Chile

120 Anklagen in Chile wegen Diktatur-Verbrechen

Chiles Diktator Pinochet (Archiv)

Chiles Diktator Pinochet (Archiv)

Im grössten Massenverfahren der chilenischen Justizgeschichte sind am Dienstag (Ortszeit) 120 frühere Mitglieder der Geheimpolizei und Ex-Militärs wegen Menschenrechtsverbrechen während der Pinochet-Diktatur (1973-1990) angeklagt worden.

"Damit sind wir dem Abschluss (der Aufklärung der Verbrechen) wesentlich näher gekommen", sagte der zuständige Richter Victor Montiglio.
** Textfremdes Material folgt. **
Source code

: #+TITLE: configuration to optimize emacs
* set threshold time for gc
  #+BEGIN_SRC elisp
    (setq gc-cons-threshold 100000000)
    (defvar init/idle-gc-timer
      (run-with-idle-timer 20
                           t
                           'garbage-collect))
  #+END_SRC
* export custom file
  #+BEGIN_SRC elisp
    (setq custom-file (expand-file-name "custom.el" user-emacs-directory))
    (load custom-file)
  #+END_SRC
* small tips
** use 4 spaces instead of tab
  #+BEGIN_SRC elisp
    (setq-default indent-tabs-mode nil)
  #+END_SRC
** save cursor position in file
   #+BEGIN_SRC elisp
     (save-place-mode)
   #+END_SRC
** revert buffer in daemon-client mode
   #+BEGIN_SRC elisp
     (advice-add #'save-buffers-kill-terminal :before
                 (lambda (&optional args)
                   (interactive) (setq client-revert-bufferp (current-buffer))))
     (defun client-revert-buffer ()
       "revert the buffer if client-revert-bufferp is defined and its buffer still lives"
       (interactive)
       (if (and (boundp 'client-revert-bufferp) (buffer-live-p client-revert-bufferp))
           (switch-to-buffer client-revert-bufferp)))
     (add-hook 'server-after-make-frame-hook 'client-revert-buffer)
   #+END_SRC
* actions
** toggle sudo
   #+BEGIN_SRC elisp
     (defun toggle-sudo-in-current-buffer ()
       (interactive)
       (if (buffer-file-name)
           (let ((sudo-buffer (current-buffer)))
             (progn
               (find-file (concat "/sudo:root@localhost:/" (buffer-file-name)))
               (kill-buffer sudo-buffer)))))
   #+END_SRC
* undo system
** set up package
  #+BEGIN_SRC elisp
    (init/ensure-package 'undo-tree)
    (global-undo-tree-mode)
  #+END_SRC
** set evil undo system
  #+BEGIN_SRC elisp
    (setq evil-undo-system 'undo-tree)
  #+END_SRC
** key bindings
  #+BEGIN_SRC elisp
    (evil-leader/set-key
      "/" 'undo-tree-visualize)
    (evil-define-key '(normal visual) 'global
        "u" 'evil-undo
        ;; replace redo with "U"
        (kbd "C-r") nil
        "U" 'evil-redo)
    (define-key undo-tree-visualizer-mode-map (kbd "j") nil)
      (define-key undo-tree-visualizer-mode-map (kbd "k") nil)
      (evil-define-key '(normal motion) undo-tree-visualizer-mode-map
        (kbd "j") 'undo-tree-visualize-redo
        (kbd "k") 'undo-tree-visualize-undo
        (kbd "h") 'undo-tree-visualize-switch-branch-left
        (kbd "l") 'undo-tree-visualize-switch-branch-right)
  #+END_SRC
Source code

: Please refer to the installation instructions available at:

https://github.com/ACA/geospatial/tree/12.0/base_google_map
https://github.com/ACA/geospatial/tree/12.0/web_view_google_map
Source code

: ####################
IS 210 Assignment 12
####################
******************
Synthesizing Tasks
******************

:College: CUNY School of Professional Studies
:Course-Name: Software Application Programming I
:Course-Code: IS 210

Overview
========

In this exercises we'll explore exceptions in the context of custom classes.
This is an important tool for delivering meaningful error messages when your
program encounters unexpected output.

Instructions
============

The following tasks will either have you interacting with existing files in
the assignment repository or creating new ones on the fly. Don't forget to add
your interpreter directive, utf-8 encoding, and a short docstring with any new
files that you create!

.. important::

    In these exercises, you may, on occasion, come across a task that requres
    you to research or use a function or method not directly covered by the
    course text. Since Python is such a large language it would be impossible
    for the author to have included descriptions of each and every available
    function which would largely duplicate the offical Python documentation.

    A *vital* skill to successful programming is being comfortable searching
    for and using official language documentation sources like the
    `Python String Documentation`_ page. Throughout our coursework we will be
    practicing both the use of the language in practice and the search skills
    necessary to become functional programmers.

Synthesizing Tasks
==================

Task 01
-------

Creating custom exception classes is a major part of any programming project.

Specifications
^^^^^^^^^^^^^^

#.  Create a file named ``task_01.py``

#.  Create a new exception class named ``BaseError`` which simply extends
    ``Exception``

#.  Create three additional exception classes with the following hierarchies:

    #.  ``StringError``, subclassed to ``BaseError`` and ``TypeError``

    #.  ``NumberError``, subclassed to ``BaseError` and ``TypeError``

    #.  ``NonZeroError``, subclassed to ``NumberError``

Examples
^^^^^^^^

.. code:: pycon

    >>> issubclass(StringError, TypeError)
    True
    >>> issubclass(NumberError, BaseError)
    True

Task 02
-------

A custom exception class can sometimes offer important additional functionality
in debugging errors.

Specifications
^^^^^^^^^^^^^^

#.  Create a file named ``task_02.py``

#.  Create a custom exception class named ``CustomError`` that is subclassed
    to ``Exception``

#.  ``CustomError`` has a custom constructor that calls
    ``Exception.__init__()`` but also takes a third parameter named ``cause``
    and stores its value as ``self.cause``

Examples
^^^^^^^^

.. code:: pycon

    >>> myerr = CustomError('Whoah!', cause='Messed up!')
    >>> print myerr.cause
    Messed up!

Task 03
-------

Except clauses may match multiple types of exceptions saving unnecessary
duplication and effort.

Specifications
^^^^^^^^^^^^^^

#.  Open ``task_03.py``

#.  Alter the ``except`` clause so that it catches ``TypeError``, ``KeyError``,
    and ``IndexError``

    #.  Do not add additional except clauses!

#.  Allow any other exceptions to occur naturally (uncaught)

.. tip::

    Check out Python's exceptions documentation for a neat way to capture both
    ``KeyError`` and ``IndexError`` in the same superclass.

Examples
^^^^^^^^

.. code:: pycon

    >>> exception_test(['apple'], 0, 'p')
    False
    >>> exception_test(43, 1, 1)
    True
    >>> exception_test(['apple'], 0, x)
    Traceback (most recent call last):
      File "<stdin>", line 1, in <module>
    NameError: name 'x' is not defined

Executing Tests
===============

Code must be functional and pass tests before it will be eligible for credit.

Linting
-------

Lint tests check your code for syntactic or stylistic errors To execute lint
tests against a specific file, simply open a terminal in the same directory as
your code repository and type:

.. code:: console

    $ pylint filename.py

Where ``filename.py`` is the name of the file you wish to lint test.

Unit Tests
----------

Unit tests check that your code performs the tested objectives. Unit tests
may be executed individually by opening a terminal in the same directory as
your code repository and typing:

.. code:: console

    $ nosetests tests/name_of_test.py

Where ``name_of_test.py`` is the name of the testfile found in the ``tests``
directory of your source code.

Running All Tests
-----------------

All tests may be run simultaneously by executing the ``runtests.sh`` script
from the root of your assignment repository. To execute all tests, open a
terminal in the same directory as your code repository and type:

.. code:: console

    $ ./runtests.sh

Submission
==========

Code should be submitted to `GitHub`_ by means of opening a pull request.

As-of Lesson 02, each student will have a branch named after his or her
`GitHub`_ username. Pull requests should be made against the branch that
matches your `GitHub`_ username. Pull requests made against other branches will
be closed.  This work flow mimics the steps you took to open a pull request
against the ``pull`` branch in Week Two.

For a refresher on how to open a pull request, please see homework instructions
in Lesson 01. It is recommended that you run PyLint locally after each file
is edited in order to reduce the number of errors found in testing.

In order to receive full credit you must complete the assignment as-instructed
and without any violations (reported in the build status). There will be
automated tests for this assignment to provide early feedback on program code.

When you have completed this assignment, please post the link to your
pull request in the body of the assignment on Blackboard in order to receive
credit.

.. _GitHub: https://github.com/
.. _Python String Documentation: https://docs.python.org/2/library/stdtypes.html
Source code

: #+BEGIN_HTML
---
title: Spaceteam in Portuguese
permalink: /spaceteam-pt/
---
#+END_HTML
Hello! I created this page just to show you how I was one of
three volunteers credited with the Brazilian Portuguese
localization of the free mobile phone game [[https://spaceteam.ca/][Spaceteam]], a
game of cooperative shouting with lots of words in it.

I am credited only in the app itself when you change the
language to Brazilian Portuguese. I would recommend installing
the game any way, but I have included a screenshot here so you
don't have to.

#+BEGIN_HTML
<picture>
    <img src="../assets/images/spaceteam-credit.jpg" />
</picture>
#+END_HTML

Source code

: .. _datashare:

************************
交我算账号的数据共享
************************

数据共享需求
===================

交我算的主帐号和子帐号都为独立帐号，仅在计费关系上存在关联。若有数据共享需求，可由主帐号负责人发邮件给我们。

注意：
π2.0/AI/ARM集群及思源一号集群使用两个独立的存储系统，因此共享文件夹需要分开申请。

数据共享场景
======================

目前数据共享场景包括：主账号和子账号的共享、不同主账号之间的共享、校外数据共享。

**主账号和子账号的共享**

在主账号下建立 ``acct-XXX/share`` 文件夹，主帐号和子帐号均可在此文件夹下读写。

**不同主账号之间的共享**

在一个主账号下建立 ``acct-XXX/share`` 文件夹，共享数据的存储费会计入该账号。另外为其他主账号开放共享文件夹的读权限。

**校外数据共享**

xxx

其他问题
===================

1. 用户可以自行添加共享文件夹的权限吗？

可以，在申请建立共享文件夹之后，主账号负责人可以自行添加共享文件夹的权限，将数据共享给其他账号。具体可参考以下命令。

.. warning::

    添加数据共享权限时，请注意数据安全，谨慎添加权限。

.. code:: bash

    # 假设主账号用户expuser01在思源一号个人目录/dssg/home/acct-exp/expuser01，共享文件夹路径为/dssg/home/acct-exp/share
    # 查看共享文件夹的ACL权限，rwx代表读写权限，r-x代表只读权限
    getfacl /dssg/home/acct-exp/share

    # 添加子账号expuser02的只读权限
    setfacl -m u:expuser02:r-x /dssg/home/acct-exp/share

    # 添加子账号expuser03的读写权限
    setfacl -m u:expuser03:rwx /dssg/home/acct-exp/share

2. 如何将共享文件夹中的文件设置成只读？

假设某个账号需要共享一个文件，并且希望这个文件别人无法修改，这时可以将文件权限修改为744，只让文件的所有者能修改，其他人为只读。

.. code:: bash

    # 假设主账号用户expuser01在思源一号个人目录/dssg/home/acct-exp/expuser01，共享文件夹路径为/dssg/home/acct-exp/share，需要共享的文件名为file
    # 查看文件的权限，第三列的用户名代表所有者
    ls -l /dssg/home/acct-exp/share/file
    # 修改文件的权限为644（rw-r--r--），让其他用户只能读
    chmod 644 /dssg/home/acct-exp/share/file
Er wirft den Verdächtigen vor, Mittäter bei Entführungen von Diktaturgegnern zu sein. Dabei waren Dutzende Menschen, darunter auch die Führung der kommunistischen Partei, getötet worden.

Unter den Angeklagten befand sich auch der frühere Chef der ersten Geheimpolizei Dina unter Diktator Augusto Pinochet, Manuel Contreras. Er wurde wegen anderer Menschenrechtsverbrechen schon zu insgesamt 300 Jahren Gefängnis verurteilt.

"Diese Prozesse müssen mit Gefängnisstrafen enden. Sonst würde sich die Justiz lächerlich machen", sagte die Sprecherin der Vereinigung der Angehörigen von Entführten und verschwundenen Diktaturopfern, Mireya García.

Die Anklagen wurden erhoben, während die Regierung dreieinhalb Monate vor der Präsidentenwahl wegen der Enthüllung unter Druck steht, dass das Militär ehemalige Mitglieder des staatlichen Unterdrückungsapparats der Diktatur bis heute beschäftigt und ihnen hohe Gehälter zahlt.

Unter der Pinochet-Diktatur wurden etwa 3100 Menschen getötet und mindestens 50 000 Opfer von Folter. Bisher wurde gegen 711 Täter aus dem Bereich von Polizei und Militär Anklage erhoben. 51 von ihnen sitzen bereits Haftstrafen ab.